[Assignment] Exact copies of the line with "index tip: (206, 422)" and of all lines after it through the end of the entries are required, and no other lines.

[The records]
--------
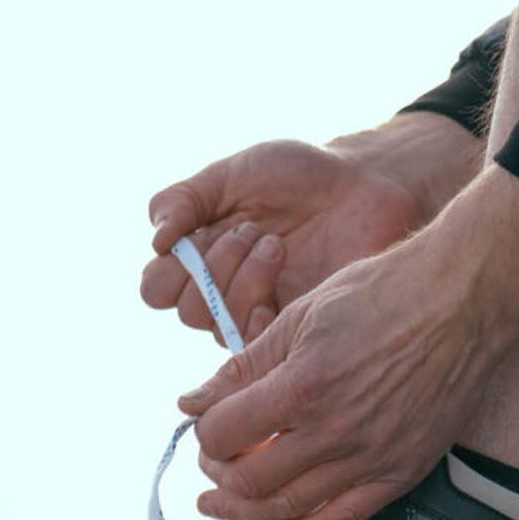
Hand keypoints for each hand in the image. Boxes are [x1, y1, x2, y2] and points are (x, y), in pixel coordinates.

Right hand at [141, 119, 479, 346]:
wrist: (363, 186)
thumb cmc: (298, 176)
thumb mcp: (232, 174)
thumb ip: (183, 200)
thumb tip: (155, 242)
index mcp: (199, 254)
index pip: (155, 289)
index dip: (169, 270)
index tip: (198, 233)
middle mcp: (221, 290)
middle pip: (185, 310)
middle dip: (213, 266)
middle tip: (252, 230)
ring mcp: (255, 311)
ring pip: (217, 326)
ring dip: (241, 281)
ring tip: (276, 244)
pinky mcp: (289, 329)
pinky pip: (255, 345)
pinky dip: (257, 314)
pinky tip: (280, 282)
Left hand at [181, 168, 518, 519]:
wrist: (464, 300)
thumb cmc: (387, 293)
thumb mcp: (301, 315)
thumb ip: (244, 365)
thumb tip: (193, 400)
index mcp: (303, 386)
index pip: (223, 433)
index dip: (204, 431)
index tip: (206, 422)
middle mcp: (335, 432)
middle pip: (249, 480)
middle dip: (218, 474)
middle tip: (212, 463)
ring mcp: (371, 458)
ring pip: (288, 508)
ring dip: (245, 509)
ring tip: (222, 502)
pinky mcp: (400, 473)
--------
[Exercise output]
index tip: (206, 422)
middle mcp: (335, 432)
middle pip: (249, 480)
middle dip: (218, 474)
middle tip: (212, 463)
ring mcp: (371, 458)
ring pip: (288, 508)
ring dip: (245, 509)
ring tip: (222, 502)
pinky mcp: (400, 473)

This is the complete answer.